Meta caused a stir last week when it revealed that it intends to populate its platform with a significant number of completely artificial users in the not too distant future.
“We expect these AIs to actually, over time, persist on our platform, in the same way that accounts do,” said Connor Hayes, vice president of general AI products at Meta. know. told the Financial Times. “They will have a bio and profile picture, and will be able to create and share AI-powered content on the platform… that's where we see all of this going.”
In fact, Meta seems happy to fill its platform with AI and speed up “degeneration” of the Internet as we know it is concerned. Some people later noticed that Facebook had in fact filled with strange AI-generated individualsmost of which stopped posting a while ago. For example, these include “Liv,” a “proud black gay mother of two and truth teller, the truest source of your life's ups and downs,” a character went viral as people marveled at its awkward sloppiness. Meta started removing previous fake profiles after they failed to attract engagement from any real users.

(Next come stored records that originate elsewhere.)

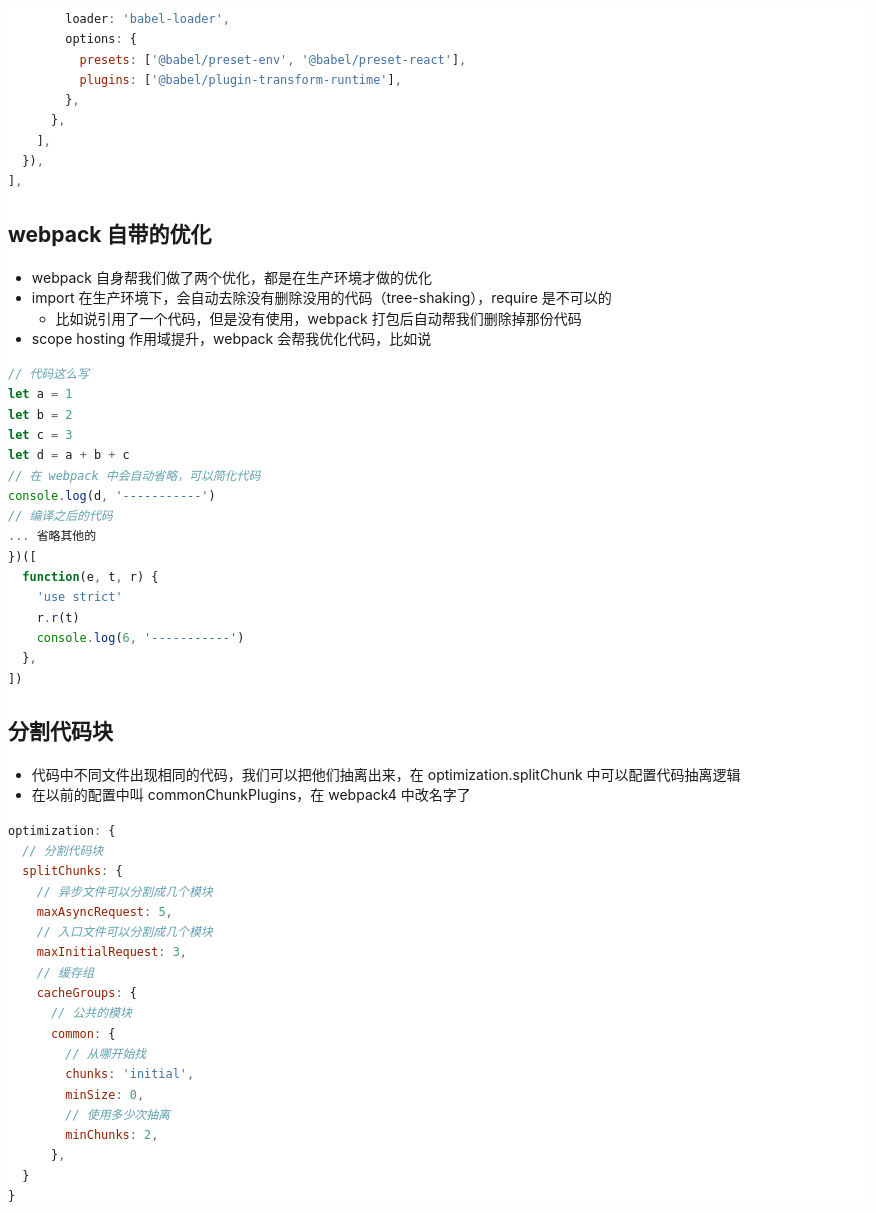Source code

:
 ```js
        loader: 'babel-loader',
        options: {
          presets: ['@babel/preset-env', '@babel/preset-react'],
          plugins: ['@babel/plugin-transform-runtime'],
        },
      },
    ],
  }),
],
```

## webpack 自带的优化

- webpack 自身帮我们做了两个优化，都是在生产环境才做的优化
- import 在生产环境下，会自动去除没有删除没用的代码（tree-shaking），require 是不可以的
  - 比如说引用了一个代码，但是没有使用，webpack 打包后自动帮我们删除掉那份代码
- scope hosting 作用域提升，webpack 会帮我优化代码，比如说

```js
// 代码这么写
let a = 1
let b = 2
let c = 3
let d = a + b + c
// 在 webpack 中会自动省略，可以简化代码
console.log(d, '-----------')
// 编译之后的代码
... 省略其他的
})([
  function(e, t, r) {
    'use strict'
    r.r(t)
    console.log(6, '-----------')
  },
])
```

## 分割代码块

- 代码中不同文件出现相同的代码，我们可以把他们抽离出来，在 optimization.splitChunk 中可以配置代码抽离逻辑
- 在以前的配置中叫 commonChunkPlugins，在 webpack4 中改名字了

```js
optimization: {
  // 分割代码块
  splitChunks: {
    // 异步文件可以分割成几个模块
    maxAsyncRequest: 5,
    // 入口文件可以分割成几个模块
    maxInitialRequest: 3,
    // 缓存组
    cacheGroups: {
      // 公共的模块
      common: {
        // 从哪开始找
        chunks: 'initial',
        minSize: 0,
        // 使用多少次抽离
        minChunks: 2,
      },
  }
}
```
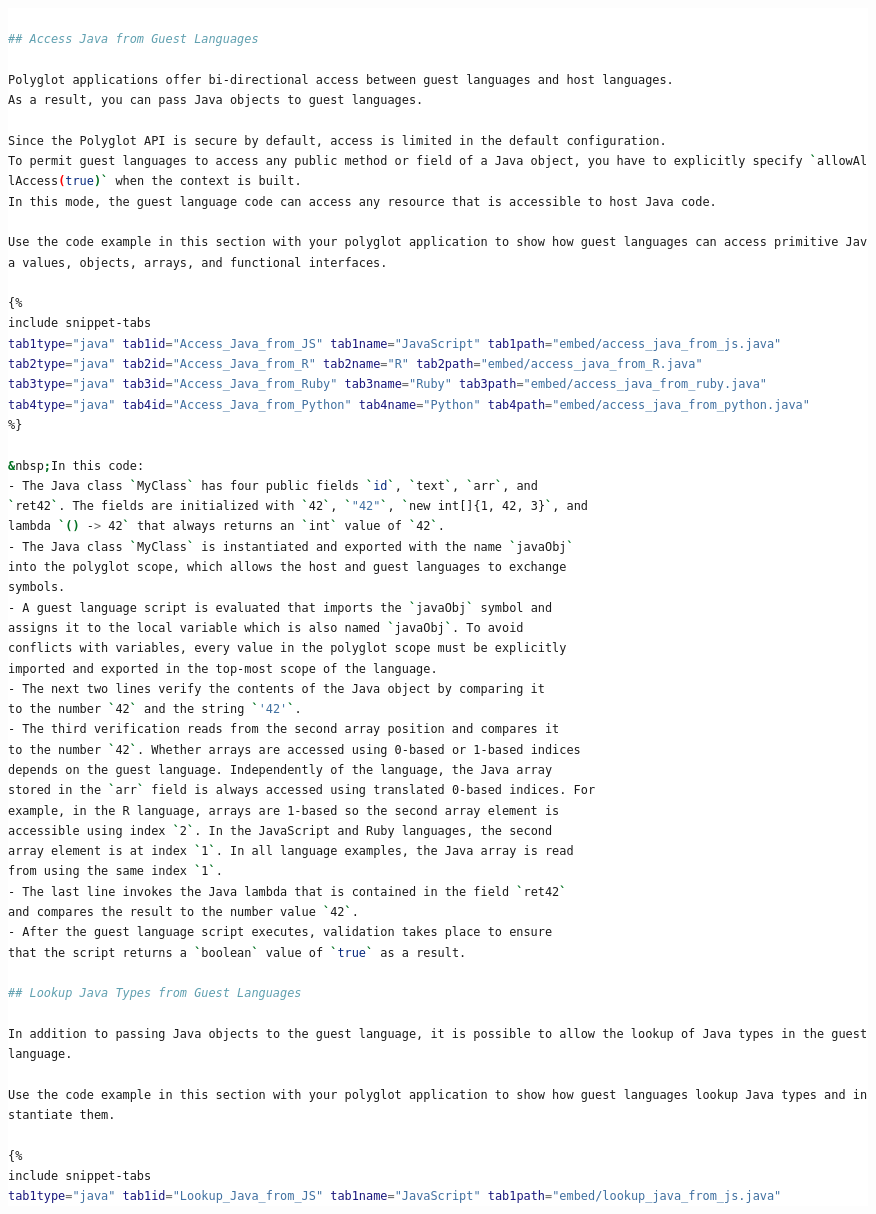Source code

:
 ```bash

## Access Java from Guest Languages

Polyglot applications offer bi-directional access between guest languages and host languages.
As a result, you can pass Java objects to guest languages.

Since the Polyglot API is secure by default, access is limited in the default configuration.
To permit guest languages to access any public method or field of a Java object, you have to explicitly specify `allowAllAccess(true)` when the context is built.
In this mode, the guest language code can access any resource that is accessible to host Java code.

Use the code example in this section with your polyglot application to show how guest languages can access primitive Java values, objects, arrays, and functional interfaces.

{%
include snippet-tabs
tab1type="java" tab1id="Access_Java_from_JS" tab1name="JavaScript" tab1path="embed/access_java_from_js.java"
tab2type="java" tab2id="Access_Java_from_R" tab2name="R" tab2path="embed/access_java_from_R.java"
tab3type="java" tab3id="Access_Java_from_Ruby" tab3name="Ruby" tab3path="embed/access_java_from_ruby.java"
tab4type="java" tab4id="Access_Java_from_Python" tab4name="Python" tab4path="embed/access_java_from_python.java"
%}

&nbsp;In this code:
- The Java class `MyClass` has four public fields `id`, `text`, `arr`, and
`ret42`. The fields are initialized with `42`, `"42"`, `new int[]{1, 42, 3}`, and
lambda `() -> 42` that always returns an `int` value of `42`.
- The Java class `MyClass` is instantiated and exported with the name `javaObj`
into the polyglot scope, which allows the host and guest languages to exchange
symbols.
- A guest language script is evaluated that imports the `javaObj` symbol and
assigns it to the local variable which is also named `javaObj`. To avoid
conflicts with variables, every value in the polyglot scope must be explicitly
imported and exported in the top-most scope of the language.
- The next two lines verify the contents of the Java object by comparing it
to the number `42` and the string `'42'`.
- The third verification reads from the second array position and compares it
to the number `42`. Whether arrays are accessed using 0-based or 1-based indices
depends on the guest language. Independently of the language, the Java array
stored in the `arr` field is always accessed using translated 0-based indices. For
example, in the R language, arrays are 1-based so the second array element is
accessible using index `2`. In the JavaScript and Ruby languages, the second
array element is at index `1`. In all language examples, the Java array is read
from using the same index `1`.
- The last line invokes the Java lambda that is contained in the field `ret42`
and compares the result to the number value `42`.
- After the guest language script executes, validation takes place to ensure
that the script returns a `boolean` value of `true` as a result.

## Lookup Java Types from Guest Languages

In addition to passing Java objects to the guest language, it is possible to allow the lookup of Java types in the guest language.

Use the code example in this section with your polyglot application to show how guest languages lookup Java types and instantiate them.

{%
include snippet-tabs
tab1type="java" tab1id="Lookup_Java_from_JS" tab1name="JavaScript" tab1path="embed/lookup_java_from_js.java"
```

However, let's stop hating on Meta for a moment. It's worth noting that AI-generated social personalities could also be a valuable research tool for scientists looking to explore how AI can mimic human behavior.
An experiment called GovSim, running in late 2024, illustrates how useful it can be to study how AI characters interact with each other. The researchers behind the project wanted to explore the phenomenon of human collaboration with access to common resources, such as common land for grazing. A few decades ago, the economist won the Nobel Prize Elinor Ostrom shows that, rather than depleting such a resource, communities actually tend to find ways to share it through informal communication and collaboration without any imposed rules.
Max Kleiman-Weiner, a professor at the University of Washington and one of the people involved in the GovSim work, says it was partly inspired by Stanford The project is called Smallvillewhich me previously written about in the AI lab. Smallville is a Farmville-like simulation consisting of characters communicating and interacting with each other under the control of large language models.
Kleiman-Weiner and colleagues wanted to see whether AI characters would engage in the type of cooperation that Ostrom noticed. The team tested 15 different LLMs, including those from OpenAI, Google and Anthropic, on three imaginary scenarios: a fishing community with access to the same lake; Shepherds divided land among their flocks; and a group of factory owners who need to limit collective pollution.
In 43 out of 45 simulations, they found that the AI characters did not share resources correctly, even though the smarter models did better. “We saw a pretty strong correlation between how robust the LLM was and its ability to sustain collaboration,” Kleiman-Weiner told me.